Essa discussão ocorre em um momento de intensas debates sobre flexibilização das jornadas de trabalho no Brasil, especialmente após anos de exigências por parte de sindicatos e entidades patronais. A proposta de mudança na escala de trabalho busca, além de melhorar as condições de descanso, incentivar a produtividade, ao oferecer períodos mais amplos de folga. Ainda que a discussão seja focada na legislação trabalhista, o impacto sobre as operações de empresas, especialmente na indústria e setor de serviços, tem sido amplamente debatido por especialistas e representantes de classe.
A proposta de emenda constitucional, que vem ganhando força na pauta do Congresso Nacional, prevê a alteração do artigo 7º da Constituição, garantindo a possibilidade de adoção do regime 5 X 2 sem comprometer os direitos adquiridos dos trabalhadores. Segundo os defensores, a mudança pode representar uma modernização das leis trabalhistas brasileiras, alinhando o país a modelos já utilizados em diversas nações europeias, onde jornadas mais flexíveis oferecem benefícios tanto para empregadores quanto para empregados. Por outro lado, setores mais tradicionais manifestam preocupações quanto à implementação e à eventual precarização das condições de trabalho.
O relator Paulo Azi apresentou um parecer favorável à PEC, destacando que a proposta respeita a legislação vigente e contempla mecanismos de proteção aos direitos dos trabalhadores. Ele argumenta que a mudança poderá promover maior flexibilidade nas negociações entre empregadores e empregados, além de contribuir para a redução do estresse laboral e o aumento da satisfação no ambiente de trabalho. Ainda assim, a proposta encontra resistência de parlamentares e sindicalistas, que alertam para possíveis impactos negativos, como jornadas excessivas em determinados dias ou a perda de conquistas trabalhistas históricas.

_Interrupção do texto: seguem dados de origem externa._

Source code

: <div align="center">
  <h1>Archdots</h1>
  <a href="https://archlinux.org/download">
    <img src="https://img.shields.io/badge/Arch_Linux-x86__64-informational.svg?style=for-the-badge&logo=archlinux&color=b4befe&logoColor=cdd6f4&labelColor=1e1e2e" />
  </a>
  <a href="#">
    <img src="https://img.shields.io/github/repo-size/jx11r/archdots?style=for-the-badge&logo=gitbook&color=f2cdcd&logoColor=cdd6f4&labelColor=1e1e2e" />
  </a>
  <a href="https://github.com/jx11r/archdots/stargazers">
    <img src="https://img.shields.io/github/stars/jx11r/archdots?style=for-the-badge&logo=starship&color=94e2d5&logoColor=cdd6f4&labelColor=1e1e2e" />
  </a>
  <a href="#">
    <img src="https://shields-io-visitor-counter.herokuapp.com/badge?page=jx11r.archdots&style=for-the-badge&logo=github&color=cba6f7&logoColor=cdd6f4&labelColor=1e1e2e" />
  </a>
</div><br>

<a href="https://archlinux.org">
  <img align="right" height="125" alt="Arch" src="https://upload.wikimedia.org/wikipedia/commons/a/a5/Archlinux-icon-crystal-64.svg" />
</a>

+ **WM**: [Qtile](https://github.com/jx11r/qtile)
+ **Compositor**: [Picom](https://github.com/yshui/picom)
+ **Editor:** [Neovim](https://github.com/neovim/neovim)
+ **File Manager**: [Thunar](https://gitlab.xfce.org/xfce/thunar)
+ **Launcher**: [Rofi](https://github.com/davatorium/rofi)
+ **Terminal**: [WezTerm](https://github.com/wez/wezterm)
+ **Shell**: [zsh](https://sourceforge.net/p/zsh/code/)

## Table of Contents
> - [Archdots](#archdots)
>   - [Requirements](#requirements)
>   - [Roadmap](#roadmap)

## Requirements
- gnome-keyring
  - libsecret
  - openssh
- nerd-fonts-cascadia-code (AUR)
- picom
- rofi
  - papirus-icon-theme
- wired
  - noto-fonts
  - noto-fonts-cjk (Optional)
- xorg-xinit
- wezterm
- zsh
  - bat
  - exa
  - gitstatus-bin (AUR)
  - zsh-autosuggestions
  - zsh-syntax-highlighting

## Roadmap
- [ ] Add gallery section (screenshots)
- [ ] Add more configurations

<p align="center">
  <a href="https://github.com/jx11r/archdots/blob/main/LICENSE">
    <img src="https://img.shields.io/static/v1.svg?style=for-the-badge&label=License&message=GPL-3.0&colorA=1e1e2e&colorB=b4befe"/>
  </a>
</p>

A expectativa é que a votação na quarta-feira seja decisiva para o encaminhamento da PEC, podendo abrir espaço para tramitações mais amplas no Congresso. Caso aprovada na CCJ, a proposta deverá seguir para os demais comitês e, eventualmente, para o plenário da Câmara, onde precisará de maioria qualificada para avançar. Analistas políticos avaliam que a discussão representa um divisor de águas na agenda de reformas trabalhistas do governo, sinalizando uma possível mudança na abordagem da legislação de trabalho no Brasil. A comunidade empresarial, sindical e a sociedade civil aguardam ansiosamente os desdobramentos dessa importante pauta, que certamente impactará milhões de brasileiros nos próximos anos.